| TASK INSTRUCTIONS |
Print every row below word for word, with no changes.

| AVAILABLE DATA |
§

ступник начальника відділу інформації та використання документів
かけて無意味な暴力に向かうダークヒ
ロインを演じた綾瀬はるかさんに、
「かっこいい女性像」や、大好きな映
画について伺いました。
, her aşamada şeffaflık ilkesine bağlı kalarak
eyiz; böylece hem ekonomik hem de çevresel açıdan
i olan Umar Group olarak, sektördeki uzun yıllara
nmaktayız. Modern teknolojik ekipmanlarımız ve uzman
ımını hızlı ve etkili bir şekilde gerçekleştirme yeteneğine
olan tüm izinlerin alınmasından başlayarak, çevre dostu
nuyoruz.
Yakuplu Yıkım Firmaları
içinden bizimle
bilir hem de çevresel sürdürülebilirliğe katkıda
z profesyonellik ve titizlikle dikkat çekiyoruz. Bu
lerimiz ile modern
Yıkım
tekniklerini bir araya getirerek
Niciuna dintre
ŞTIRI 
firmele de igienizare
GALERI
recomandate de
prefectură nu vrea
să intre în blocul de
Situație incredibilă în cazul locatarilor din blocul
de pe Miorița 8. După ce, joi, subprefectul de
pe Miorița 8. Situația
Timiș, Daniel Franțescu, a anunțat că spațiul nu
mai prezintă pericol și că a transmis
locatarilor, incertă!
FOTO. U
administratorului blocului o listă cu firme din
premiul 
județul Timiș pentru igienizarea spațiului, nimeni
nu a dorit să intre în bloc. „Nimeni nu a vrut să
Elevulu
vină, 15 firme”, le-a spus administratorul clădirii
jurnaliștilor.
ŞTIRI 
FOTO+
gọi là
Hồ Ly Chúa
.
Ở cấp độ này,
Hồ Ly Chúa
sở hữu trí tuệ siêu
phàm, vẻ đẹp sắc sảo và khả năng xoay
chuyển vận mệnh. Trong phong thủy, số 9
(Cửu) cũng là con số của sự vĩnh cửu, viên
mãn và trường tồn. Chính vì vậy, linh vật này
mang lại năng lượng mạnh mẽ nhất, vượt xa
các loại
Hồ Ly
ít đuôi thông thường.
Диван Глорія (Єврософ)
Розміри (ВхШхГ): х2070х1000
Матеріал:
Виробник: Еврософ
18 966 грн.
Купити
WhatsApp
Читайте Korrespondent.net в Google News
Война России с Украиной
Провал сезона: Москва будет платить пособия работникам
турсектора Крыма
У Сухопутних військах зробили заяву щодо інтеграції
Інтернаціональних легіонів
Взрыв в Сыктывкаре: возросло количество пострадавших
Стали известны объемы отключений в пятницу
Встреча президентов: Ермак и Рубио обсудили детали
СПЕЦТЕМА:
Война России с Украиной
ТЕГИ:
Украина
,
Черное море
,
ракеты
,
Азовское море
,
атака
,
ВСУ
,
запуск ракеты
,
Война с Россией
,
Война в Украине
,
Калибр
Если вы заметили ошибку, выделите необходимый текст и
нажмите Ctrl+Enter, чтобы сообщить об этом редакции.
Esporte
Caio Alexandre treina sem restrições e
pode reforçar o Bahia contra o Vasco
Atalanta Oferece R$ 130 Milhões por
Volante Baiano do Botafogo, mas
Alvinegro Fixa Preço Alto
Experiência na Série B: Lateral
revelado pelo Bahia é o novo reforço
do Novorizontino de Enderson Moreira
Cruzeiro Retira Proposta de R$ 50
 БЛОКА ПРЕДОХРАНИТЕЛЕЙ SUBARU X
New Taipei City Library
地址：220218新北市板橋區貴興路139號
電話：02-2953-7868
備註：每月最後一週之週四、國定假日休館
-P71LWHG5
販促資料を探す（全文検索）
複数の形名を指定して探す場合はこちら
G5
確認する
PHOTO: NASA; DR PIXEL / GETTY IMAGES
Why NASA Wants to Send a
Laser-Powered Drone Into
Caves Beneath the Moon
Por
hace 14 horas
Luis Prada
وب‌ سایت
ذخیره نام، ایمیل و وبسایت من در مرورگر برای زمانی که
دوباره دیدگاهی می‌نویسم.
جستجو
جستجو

§

| RESULT |
ступник начальника відділу інформації та використання документів
かけて無意味な暴力に向かうダークヒ
ロインを演じた綾瀬はるかさんに、
「かっこいい女性像」や、大好きな映
画について伺いました。
, her aşamada şeffaflık ilkesine bağlı kalarak
eyiz; böylece hem ekonomik hem de çevresel açıdan
i olan Umar Group olarak, sektördeki uzun yıllara
nmaktayız. Modern teknolojik ekipmanlarımız ve uzman
ımını hızlı ve etkili bir şekilde gerçekleştirme yeteneğine
olan tüm izinlerin alınmasından başlayarak, çevre dostu
nuyoruz.
Yakuplu Yıkım Firmaları
içinden bizimle
bilir hem de çevresel sürdürülebilirliğe katkıda
z profesyonellik ve titizlikle dikkat çekiyoruz. Bu
lerimiz ile modern
Yıkım
tekniklerini bir araya getirerek
Niciuna dintre
ŞTIRI 
firmele de igienizare
GALERI
recomandate de
prefectură nu vrea
să intre în blocul de
Situație incredibilă în cazul locatarilor din blocul
de pe Miorița 8. După ce, joi, subprefectul de
pe Miorița 8. Situația
Timiș, Daniel Franțescu, a anunțat că spațiul nu
mai prezintă pericol și că a transmis
locatarilor, incertă!
FOTO. U
administratorului blocului o listă cu firme din
premiul 
județul Timiș pentru igienizarea spațiului, nimeni
nu a dorit să intre în bloc. „Nimeni nu a vrut să
Elevulu
vină, 15 firme”, le-a spus administratorul clădirii
jurnaliștilor.
ŞTIRI 
FOTO+
gọi là
Hồ Ly Chúa
.
Ở cấp độ này,
Hồ Ly Chúa
sở hữu trí tuệ siêu
phàm, vẻ đẹp sắc sảo và khả năng xoay
chuyển vận mệnh. Trong phong thủy, số 9
(Cửu) cũng là con số của sự vĩnh cửu, viên
mãn và trường tồn. Chính vì vậy, linh vật này
mang lại năng lượng mạnh mẽ nhất, vượt xa
các loại
Hồ Ly
ít đuôi thông thường.
Диван Глорія (Єврософ)
Розміри (ВхШхГ): х2070х1000
Матеріал:
Виробник: Еврософ
18 966 грн.
Купити
WhatsApp
Читайте Korrespondent.net в Google News
Война России с Украиной
Провал сезона: Москва будет платить пособия работникам
турсектора Крыма
У Сухопутних військах зробили заяву щодо інтеграції
Інтернаціональних легіонів
Взрыв в Сыктывкаре: возросло количество пострадавших
Стали известны объемы отключений в пятницу
Встреча президентов: Ермак и Рубио обсудили детали
СПЕЦТЕМА:
Война России с Украиной
ТЕГИ:
Украина
,
Черное море
,
ракеты
,
Азовское море
,
атака
,
ВСУ
,
запуск ракеты
,
Война с Россией
,
Война в Украине
,
Калибр
Если вы заметили ошибку, выделите необходимый текст и
нажмите Ctrl+Enter, чтобы сообщить об этом редакции.
Esporte
Caio Alexandre treina sem restrições e
pode reforçar o Bahia contra o Vasco
Atalanta Oferece R$ 130 Milhões por
Volante Baiano do Botafogo, mas
Alvinegro Fixa Preço Alto
Experiência na Série B: Lateral
revelado pelo Bahia é o novo reforço
do Novorizontino de Enderson Moreira
Cruzeiro Retira Proposta de R$ 50
 БЛОКА ПРЕДОХРАНИТЕЛЕЙ SUBARU X
New Taipei City Library
地址：220218新北市板橋區貴興路139號
電話：02-2953-7868
備註：每月最後一週之週四、國定假日休館
-P71LWHG5
販促資料を探す（全文検索）
複数の形名を指定して探す場合はこちら
G5
確認する
PHOTO: NASA; DR PIXEL / GETTY IMAGES
Why NASA Wants to Send a
Laser-Powered Drone Into
Caves Beneath the Moon
Por
hace 14 horas
Luis Prada
وب‌ سایت
ذخیره نام، ایمیل و وبسایت من در مرورگر برای زمانی که
دوباره دیدگاهی می‌نویسم.
جستجو
جستجو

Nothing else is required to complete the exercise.